Le daba vueltas a esto de la innovación tras leer en redes al crítico gastronómico Sergio Gallego sobre la manía de darle vueltas inútiles a algo que ya es buenísimo como está. Decía, con toda la razón del mundo, que por qué buscarle nuevas dimensiones a un bocado tan perfecto como es la marinera. Y es que muchas veces la innovación por la innovación solo produce cosas que, después de esfuerzo y trabajo, realmente no están aportando nada. Nada mejor, se entiende. Si le vas a echar horas, propias y de tu equipo, para presentarme una tortilla de patatas por pisos en copa de Martini, mi consejo es que apuestes por eficiencia y rendimiento y me traigas una buena tortilla de patatas de toda la vida, tal y como la inventaron en Villanueva de la Serena (¡uy, Dios mío! Que abro otro melón).
Y no es esto una crítica a la innovación ni conservadurismo recetario. Si a esa misma tortilla en copa de Martini le has cambiado las patatas por chips y le has metido un aroma de trufa al huevo, pues podremos discutir si has acertado o no, pero por lo menos hay aporte nuevo. La innovación no es cambiar de la carta “puré” por “parmentier”. Servidor, conste, muy a favor de la innovación, pero no a locas. Ya me enseñó en su momento Dimas Agudo, maestro del asunto, que innovar no es un juego, aunque a veces lo parezca, sino que tiene sus reglas y su metodología. Por favor, los comensales pedimos criterio.

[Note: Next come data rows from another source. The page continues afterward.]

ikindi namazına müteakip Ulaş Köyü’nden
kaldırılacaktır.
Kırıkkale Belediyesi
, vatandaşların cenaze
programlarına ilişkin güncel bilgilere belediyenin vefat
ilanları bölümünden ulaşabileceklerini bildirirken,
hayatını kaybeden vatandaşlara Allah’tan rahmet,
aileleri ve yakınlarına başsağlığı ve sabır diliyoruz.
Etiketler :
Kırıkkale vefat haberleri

Por cierto, que, aunque no sepamos quién fuera el primero en asar la manteca sí sabemos quién lo dejó escrito antes que nadie. Fue Francisco Martínez Motiño, en su recetario ‘Arte de cozina, pasteleria, vizcocheria y conserveria’, fechado en Madrid en 1611. Motiño, que escaló por las cocinas reales de varios monarcas del Siglo de Oro, llegó a cocinero mayor de Felipe III. Así que registró lo de la manteca asada, que por cierto es una técnica depurada y ninguna cosa tonta o vacua y así queda descrita en su obra. Y es que, según mi gurú de cabecera en esto de la innovación de las cosas que se comen, Tony M Piñeiro, la I+D+i si no termina con un +c de comunicación es una idea destinada a no ser aplicada.